--- YOUR INSTRUCTIONS ---
Below is a listing from which only part is wanted; return exactly the lines from the one with "và thứ 5 | | |" up to and including the one with "quy định. | |".

--- GIVEN DATA ---
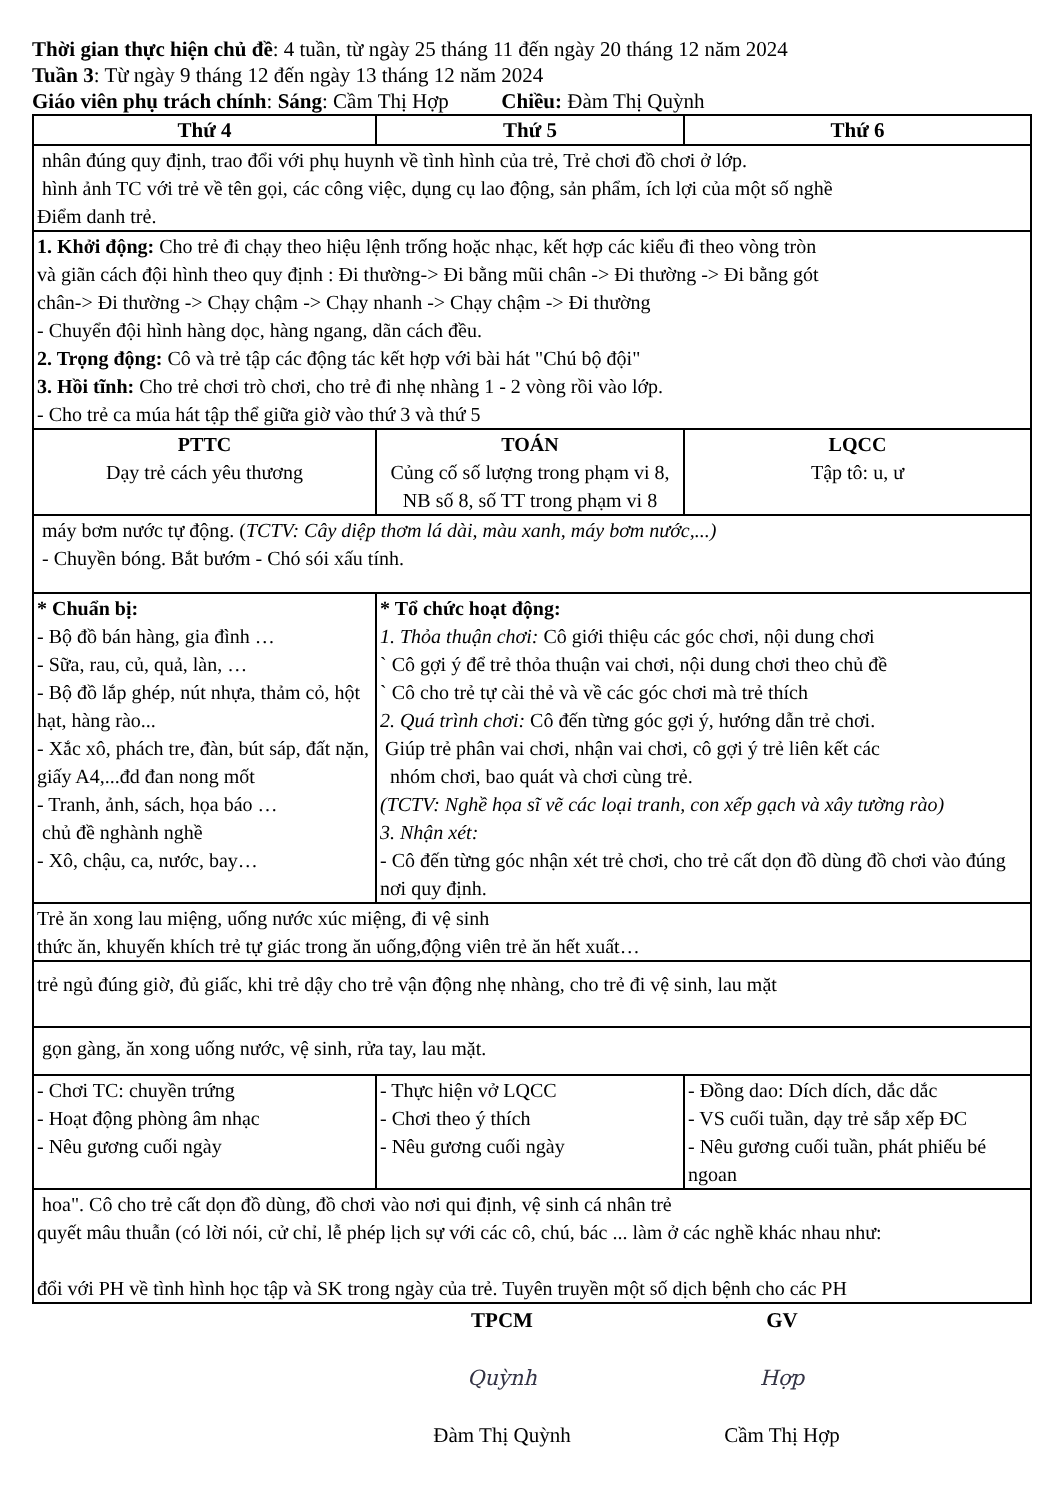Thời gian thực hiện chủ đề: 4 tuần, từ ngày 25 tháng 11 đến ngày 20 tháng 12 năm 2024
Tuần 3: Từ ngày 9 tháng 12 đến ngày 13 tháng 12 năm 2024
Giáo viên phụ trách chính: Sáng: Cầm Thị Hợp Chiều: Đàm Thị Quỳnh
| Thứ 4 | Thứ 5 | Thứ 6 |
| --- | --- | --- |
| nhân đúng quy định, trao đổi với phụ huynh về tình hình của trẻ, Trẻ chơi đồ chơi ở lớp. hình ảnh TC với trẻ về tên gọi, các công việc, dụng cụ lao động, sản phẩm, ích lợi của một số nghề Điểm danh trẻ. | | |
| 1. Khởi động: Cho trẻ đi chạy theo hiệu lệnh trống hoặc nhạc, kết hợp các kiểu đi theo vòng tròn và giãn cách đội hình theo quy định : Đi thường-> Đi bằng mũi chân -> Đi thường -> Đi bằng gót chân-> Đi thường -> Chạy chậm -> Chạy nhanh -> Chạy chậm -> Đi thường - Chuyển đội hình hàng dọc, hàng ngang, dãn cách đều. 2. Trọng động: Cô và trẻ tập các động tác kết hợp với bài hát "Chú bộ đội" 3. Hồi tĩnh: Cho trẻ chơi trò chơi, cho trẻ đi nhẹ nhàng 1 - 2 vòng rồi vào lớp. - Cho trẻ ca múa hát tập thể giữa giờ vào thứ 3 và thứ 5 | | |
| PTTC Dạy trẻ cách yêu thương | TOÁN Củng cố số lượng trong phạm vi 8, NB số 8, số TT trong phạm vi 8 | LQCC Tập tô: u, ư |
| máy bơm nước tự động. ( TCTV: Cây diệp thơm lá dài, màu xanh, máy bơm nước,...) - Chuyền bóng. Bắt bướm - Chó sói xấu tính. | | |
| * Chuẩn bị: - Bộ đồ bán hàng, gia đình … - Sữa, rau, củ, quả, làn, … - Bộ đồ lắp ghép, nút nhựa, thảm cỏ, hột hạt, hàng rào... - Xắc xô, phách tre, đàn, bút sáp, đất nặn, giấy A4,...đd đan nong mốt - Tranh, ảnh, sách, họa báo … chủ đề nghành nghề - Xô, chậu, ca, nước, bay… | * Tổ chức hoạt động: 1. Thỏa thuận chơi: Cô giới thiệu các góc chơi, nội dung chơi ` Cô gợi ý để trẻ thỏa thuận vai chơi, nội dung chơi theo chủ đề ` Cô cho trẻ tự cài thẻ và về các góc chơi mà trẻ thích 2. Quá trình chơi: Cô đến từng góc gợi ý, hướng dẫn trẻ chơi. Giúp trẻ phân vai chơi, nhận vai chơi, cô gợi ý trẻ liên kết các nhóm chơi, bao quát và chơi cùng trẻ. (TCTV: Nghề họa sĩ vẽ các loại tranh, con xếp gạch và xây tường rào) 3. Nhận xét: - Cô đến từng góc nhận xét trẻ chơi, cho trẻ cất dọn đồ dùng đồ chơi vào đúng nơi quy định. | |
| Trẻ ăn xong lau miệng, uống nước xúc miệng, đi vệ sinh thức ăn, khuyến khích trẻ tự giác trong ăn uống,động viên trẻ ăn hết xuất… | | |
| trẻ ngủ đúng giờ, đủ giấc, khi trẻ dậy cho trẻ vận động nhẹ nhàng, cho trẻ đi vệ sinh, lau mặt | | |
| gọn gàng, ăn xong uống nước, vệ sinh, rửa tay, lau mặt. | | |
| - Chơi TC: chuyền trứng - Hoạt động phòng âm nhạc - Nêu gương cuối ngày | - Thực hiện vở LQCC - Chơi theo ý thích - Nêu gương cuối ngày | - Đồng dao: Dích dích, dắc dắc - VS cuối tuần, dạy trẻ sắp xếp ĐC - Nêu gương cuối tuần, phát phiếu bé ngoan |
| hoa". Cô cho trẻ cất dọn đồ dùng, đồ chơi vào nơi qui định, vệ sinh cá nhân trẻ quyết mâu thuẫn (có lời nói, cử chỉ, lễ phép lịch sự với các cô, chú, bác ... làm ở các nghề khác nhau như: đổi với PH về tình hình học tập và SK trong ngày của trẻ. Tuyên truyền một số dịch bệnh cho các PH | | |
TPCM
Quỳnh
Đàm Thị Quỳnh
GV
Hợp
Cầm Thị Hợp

---

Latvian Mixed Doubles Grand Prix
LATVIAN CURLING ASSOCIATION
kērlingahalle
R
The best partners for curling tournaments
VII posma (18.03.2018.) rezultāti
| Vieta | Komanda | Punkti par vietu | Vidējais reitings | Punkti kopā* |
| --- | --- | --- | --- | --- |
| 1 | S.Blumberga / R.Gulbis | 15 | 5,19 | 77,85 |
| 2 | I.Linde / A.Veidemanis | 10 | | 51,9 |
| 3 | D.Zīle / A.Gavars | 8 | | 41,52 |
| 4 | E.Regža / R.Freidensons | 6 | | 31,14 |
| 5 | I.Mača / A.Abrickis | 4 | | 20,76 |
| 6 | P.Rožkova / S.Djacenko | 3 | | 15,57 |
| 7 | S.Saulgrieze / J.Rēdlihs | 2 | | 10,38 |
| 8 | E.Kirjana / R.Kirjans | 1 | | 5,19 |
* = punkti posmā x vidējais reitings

...

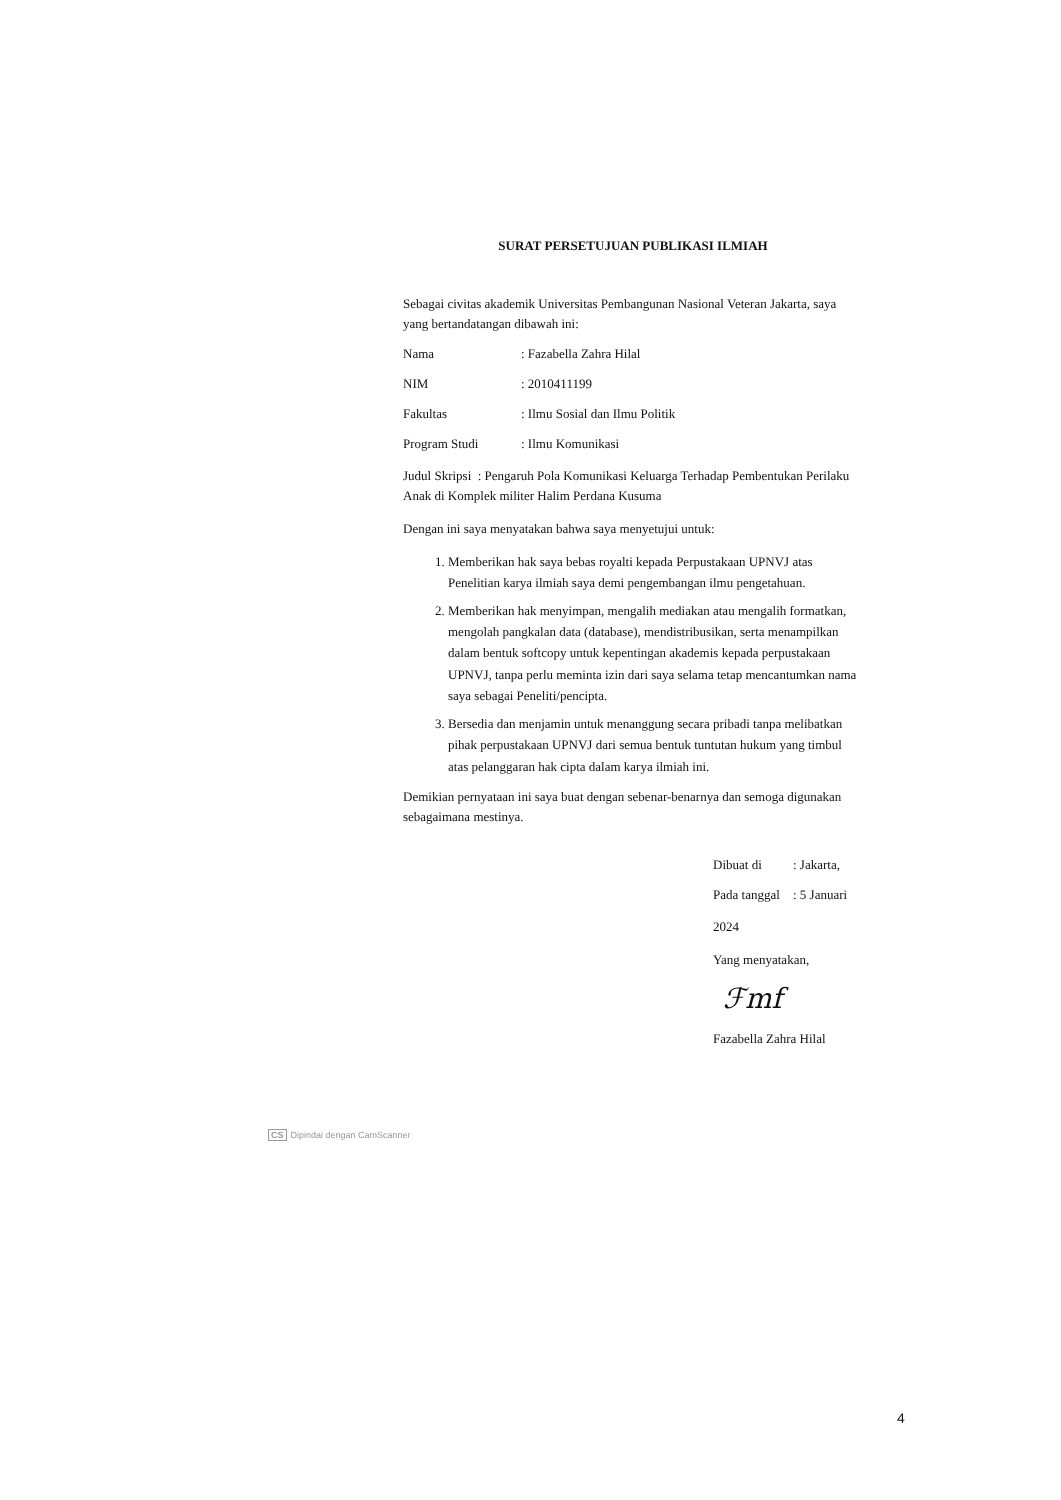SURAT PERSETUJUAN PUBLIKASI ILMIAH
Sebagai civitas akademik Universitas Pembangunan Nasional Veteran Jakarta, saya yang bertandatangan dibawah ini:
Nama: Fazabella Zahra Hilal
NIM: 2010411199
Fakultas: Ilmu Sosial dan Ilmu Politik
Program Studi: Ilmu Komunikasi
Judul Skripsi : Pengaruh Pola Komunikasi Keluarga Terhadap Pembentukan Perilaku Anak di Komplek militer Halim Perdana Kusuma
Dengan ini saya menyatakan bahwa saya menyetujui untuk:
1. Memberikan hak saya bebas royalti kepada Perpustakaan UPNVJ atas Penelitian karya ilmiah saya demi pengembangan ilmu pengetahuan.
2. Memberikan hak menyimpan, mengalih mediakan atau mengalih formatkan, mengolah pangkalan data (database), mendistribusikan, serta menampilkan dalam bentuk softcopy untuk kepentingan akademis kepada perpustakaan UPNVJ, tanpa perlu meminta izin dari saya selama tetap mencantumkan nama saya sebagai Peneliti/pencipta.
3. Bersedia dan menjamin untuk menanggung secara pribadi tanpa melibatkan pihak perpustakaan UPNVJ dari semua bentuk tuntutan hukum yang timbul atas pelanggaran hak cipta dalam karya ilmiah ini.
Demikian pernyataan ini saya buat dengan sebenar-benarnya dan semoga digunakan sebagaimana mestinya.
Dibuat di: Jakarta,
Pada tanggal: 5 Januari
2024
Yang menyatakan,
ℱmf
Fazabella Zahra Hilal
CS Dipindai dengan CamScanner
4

--- RESPONSE ---
| 1. Khởi động: Cho trẻ đi chạy theo hiệu lệnh trống hoặc nhạc, kết hợp các kiểu đi theo vòng tròn và giãn cách đội hình theo quy định : Đi thường-> Đi bằng mũi chân -> Đi thường -> Đi bằng gót chân-> Đi thường -> Chạy chậm -> Chạy nhanh -> Chạy chậm -> Đi thường - Chuyển đội hình hàng dọc, hàng ngang, dãn cách đều. 2. Trọng động: Cô và trẻ tập các động tác kết hợp với bài hát "Chú bộ đội" 3. Hồi tĩnh: Cho trẻ chơi trò chơi, cho trẻ đi nhẹ nhàng 1 - 2 vòng rồi vào lớp. - Cho trẻ ca múa hát tập thể giữa giờ vào thứ 3 và thứ 5 | | |
| PTTC Dạy trẻ cách yêu thương | TOÁN Củng cố số lượng trong phạm vi 8, NB số 8, số TT trong phạm vi 8 | LQCC Tập tô: u, ư |
| máy bơm nước tự động. ( TCTV: Cây diệp thơm lá dài, màu xanh, máy bơm nước,...) - Chuyền bóng. Bắt bướm - Chó sói xấu tính. | | |
| * Chuẩn bị: - Bộ đồ bán hàng, gia đình … - Sữa, rau, củ, quả, làn, … - Bộ đồ lắp ghép, nút nhựa, thảm cỏ, hột hạt, hàng rào... - Xắc xô, phách tre, đàn, bút sáp, đất nặn, giấy A4,...đd đan nong mốt - Tranh, ảnh, sách, họa báo … chủ đề nghành nghề - Xô, chậu, ca, nước, bay… | * Tổ chức hoạt động: 1. Thỏa thuận chơi: Cô giới thiệu các góc chơi, nội dung chơi ` Cô gợi ý để trẻ thỏa thuận vai chơi, nội dung chơi theo chủ đề ` Cô cho trẻ tự cài thẻ và về các góc chơi mà trẻ thích 2. Quá trình chơi: Cô đến từng góc gợi ý, hướng dẫn trẻ chơi. Giúp trẻ phân vai chơi, nhận vai chơi, cô gợi ý trẻ liên kết các nhóm chơi, bao quát và chơi cùng trẻ. (TCTV: Nghề họa sĩ vẽ các loại tranh, con xếp gạch và xây tường rào) 3. Nhận xét: - Cô đến từng góc nhận xét trẻ chơi, cho trẻ cất dọn đồ dùng đồ chơi vào đúng nơi quy định. | |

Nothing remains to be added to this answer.